Content starts

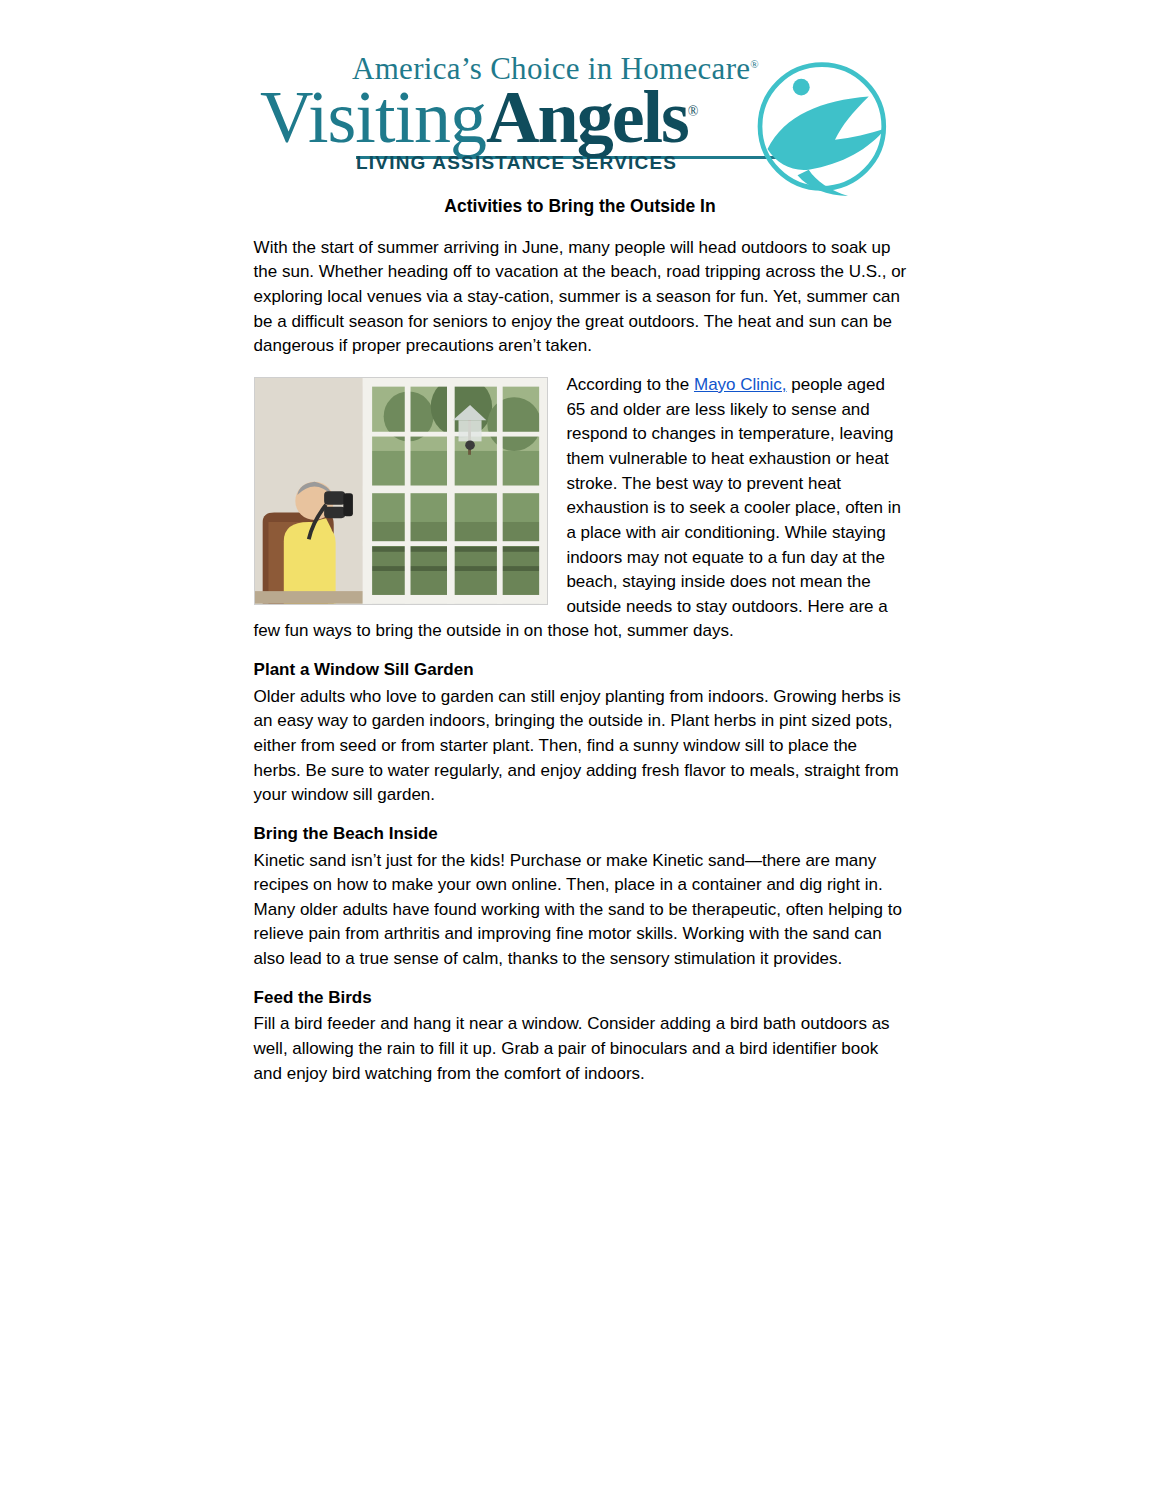America’s Choice in Homecare®
Visiting Angels®
LIVING ASSISTANCE SERVICES
Activities to Bring the Outside In
With the start of summer arriving in June, many people will head outdoors to soak up the sun. Whether heading off to vacation at the beach, road tripping across the U.S., or exploring local venues via a stay-cation, summer is a season for fun. Yet, summer can be a difficult season for seniors to enjoy the great outdoors. The heat and sun can be dangerous if proper precautions aren’t taken.
According to the Mayo Clinic, people aged 65 and older are less likely to sense and respond to changes in temperature, leaving them vulnerable to heat exhaustion or heat stroke. The best way to prevent heat exhaustion is to seek a cooler place, often in a place with air conditioning. While staying indoors may not equate to a fun day at the beach, staying inside does not mean the outside needs to stay outdoors. Here are a few fun ways to bring the outside in on those hot, summer days.
Plant a Window Sill Garden
Older adults who love to garden can still enjoy planting from indoors. Growing herbs is an easy way to garden indoors, bringing the outside in. Plant herbs in pint sized pots, either from seed or from starter plant. Then, find a sunny window sill to place the herbs. Be sure to water regularly, and enjoy adding fresh flavor to meals, straight from your window sill garden.
Bring the Beach Inside
Kinetic sand isn’t just for the kids! Purchase or make Kinetic sand—there are many recipes on how to make your own online. Then, place in a container and dig right in. Many older adults have found working with the sand to be therapeutic, often helping to relieve pain from arthritis and improving fine motor skills. Working with the sand can also lead to a true sense of calm, thanks to the sensory stimulation it provides.
Feed the Birds
Fill a bird feeder and hang it near a window. Consider adding a bird bath outdoors as well, allowing the rain to fill it up. Grab a pair of binoculars and a bird identifier book and enjoy bird watching from the comfort of indoors.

Content ends

### Assignment
The pictures should not be reproduced; quote all of the other material exactly.

### Task response
America’s Choice in Homecare®
Visiting Angels®
LIVING ASSISTANCE SERVICES
Activities to Bring the Outside In
With the start of summer arriving in June, many people will head outdoors to soak up the sun. Whether heading off to vacation at the beach, road tripping across the U.S., or exploring local venues via a stay-cation, summer is a season for fun. Yet, summer can be a difficult season for seniors to enjoy the great outdoors. The heat and sun can be dangerous if proper precautions aren’t taken.
According to the Mayo Clinic, people aged 65 and older are less likely to sense and respond to changes in temperature, leaving them vulnerable to heat exhaustion or heat stroke. The best way to prevent heat exhaustion is to seek a cooler place, often in a place with air conditioning. While staying indoors may not equate to a fun day at the beach, staying inside does not mean the outside needs to stay outdoors. Here are a few fun ways to bring the outside in on those hot, summer days.
Plant a Window Sill Garden
Older adults who love to garden can still enjoy planting from indoors. Growing herbs is an easy way to garden indoors, bringing the outside in. Plant herbs in pint sized pots, either from seed or from starter plant. Then, find a sunny window sill to place the herbs. Be sure to water regularly, and enjoy adding fresh flavor to meals, straight from your window sill garden.
Bring the Beach Inside
Kinetic sand isn’t just for the kids! Purchase or make Kinetic sand—there are many recipes on how to make your own online. Then, place in a container and dig right in. Many older adults have found working with the sand to be therapeutic, often helping to relieve pain from arthritis and improving fine motor skills. Working with the sand can also lead to a true sense of calm, thanks to the sensory stimulation it provides.
Feed the Birds
Fill a bird feeder and hang it near a window. Consider adding a bird bath outdoors as well, allowing the rain to fill it up. Grab a pair of binoculars and a bird identifier book and enjoy bird watching from the comfort of indoors.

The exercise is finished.